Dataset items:
++++++++++++++++++++

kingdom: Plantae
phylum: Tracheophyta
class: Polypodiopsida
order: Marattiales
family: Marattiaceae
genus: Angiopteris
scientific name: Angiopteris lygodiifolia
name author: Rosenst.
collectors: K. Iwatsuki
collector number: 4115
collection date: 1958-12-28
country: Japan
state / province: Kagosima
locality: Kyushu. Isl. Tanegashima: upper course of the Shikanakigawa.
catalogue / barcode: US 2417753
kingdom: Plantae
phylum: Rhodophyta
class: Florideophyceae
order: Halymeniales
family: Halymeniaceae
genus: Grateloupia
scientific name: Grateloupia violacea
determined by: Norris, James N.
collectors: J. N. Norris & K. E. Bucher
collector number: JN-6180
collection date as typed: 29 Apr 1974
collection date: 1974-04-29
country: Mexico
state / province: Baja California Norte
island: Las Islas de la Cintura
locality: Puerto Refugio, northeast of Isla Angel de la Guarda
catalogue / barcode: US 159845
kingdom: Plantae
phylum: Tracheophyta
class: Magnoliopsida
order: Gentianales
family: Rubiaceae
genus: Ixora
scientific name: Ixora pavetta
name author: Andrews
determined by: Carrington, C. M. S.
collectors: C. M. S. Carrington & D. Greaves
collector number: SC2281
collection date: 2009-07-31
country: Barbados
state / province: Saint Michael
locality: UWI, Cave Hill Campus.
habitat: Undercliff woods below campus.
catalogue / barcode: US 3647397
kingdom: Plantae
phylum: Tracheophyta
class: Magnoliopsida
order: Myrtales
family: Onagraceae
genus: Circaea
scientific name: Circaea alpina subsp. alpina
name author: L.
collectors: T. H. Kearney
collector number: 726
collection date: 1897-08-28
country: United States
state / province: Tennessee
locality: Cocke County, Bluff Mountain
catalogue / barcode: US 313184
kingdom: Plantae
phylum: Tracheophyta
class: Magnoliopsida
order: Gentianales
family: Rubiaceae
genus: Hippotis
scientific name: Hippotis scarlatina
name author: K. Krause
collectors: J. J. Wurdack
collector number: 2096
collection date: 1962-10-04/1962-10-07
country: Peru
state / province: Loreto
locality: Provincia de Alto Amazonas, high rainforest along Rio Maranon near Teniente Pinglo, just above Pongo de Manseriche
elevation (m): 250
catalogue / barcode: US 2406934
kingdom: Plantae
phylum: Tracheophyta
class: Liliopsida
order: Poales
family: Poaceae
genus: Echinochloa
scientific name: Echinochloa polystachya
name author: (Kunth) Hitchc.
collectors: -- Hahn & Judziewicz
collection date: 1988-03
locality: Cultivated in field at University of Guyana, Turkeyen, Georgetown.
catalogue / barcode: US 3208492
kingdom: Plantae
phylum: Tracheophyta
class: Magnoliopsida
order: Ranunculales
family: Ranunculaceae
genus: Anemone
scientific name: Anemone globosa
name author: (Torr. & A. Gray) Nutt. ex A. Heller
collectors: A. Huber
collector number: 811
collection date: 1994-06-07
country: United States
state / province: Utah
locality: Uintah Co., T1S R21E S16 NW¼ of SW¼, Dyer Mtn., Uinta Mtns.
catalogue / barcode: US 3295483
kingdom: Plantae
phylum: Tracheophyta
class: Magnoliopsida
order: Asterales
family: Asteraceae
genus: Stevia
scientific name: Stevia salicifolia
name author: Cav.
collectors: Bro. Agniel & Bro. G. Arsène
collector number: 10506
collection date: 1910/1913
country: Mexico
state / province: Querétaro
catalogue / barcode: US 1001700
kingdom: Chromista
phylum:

++++++++++++++++++++

• Exercise: Return every line of the listing above word for word, with nothing changed or left out.

• Finished exercise:
kingdom: Plantae
phylum: Tracheophyta
class: Polypodiopsida
order: Marattiales
family: Marattiaceae
genus: Angiopteris
scientific name: Angiopteris lygodiifolia
name author: Rosenst.
collectors: K. Iwatsuki
collector number: 4115
collection date: 1958-12-28
country: Japan
state / province: Kagosima
locality: Kyushu. Isl. Tanegashima: upper course of the Shikanakigawa.
catalogue / barcode: US 2417753
kingdom: Plantae
phylum: Rhodophyta
class: Florideophyceae
order: Halymeniales
family: Halymeniaceae
genus: Grateloupia
scientific name: Grateloupia violacea
determined by: Norris, James N.
collectors: J. N. Norris & K. E. Bucher
collector number: JN-6180
collection date as typed: 29 Apr 1974
collection date: 1974-04-29
country: Mexico
state / province: Baja California Norte
island: Las Islas de la Cintura
locality: Puerto Refugio, northeast of Isla Angel de la Guarda
catalogue / barcode: US 159845
kingdom: Plantae
phylum: Tracheophyta
class: Magnoliopsida
order: Gentianales
family: Rubiaceae
genus: Ixora
scientific name: Ixora pavetta
name author: Andrews
determined by: Carrington, C. M. S.
collectors: C. M. S. Carrington & D. Greaves
collector number: SC2281
collection date: 2009-07-31
country: Barbados
state / province: Saint Michael
locality: UWI, Cave Hill Campus.
habitat: Undercliff woods below campus.
catalogue / barcode: US 3647397
kingdom: Plantae
phylum: Tracheophyta
class: Magnoliopsida
order: Myrtales
family: Onagraceae
genus: Circaea
scientific name: Circaea alpina subsp. alpina
name author: L.
collectors: T. H. Kearney
collector number: 726
collection date: 1897-08-28
country: United States
state / province: Tennessee
locality: Cocke County, Bluff Mountain
catalogue / barcode: US 313184
kingdom: Plantae
phylum: Tracheophyta
class: Magnoliopsida
order: Gentianales
family: Rubiaceae
genus: Hippotis
scientific name: Hippotis scarlatina
name author: K. Krause
collectors: J. J. Wurdack
collector number: 2096
collection date: 1962-10-04/1962-10-07
country: Peru
state / province: Loreto
locality: Provincia de Alto Amazonas, high rainforest along Rio Maranon near Teniente Pinglo, just above Pongo de Manseriche
elevation (m): 250
catalogue / barcode: US 2406934
kingdom: Plantae
phylum: Tracheophyta
class: Liliopsida
order: Poales
family: Poaceae
genus: Echinochloa
scientific name: Echinochloa polystachya
name author: (Kunth) Hitchc.
collectors: -- Hahn & Judziewicz
collection date: 1988-03
locality: Cultivated in field at University of Guyana, Turkeyen, Georgetown.
catalogue / barcode: US 3208492
kingdom: Plantae
phylum: Tracheophyta
class: Magnoliopsida
order: Ranunculales
family: Ranunculaceae
genus: Anemone
scientific name: Anemone globosa
name author: (Torr. & A. Gray) Nutt. ex A. Heller
collectors: A. Huber
collector number: 811
collection date: 1994-06-07
country: United States
state / province: Utah
locality: Uintah Co., T1S R21E S16 NW¼ of SW¼, Dyer Mtn., Uinta Mtns.
catalogue / barcode: US 3295483
kingdom: Plantae
phylum: Tracheophyta
class: Magnoliopsida
order: Asterales
family: Asteraceae
genus: Stevia
scientific name: Stevia salicifolia
name author: Cav.
collectors: Bro. Agniel & Bro. G. Arsène
collector number: 10506
collection date: 1910/1913
country: Mexico
state / province: Querétaro
catalogue / barcode: US 1001700
kingdom: Chromista
phylum:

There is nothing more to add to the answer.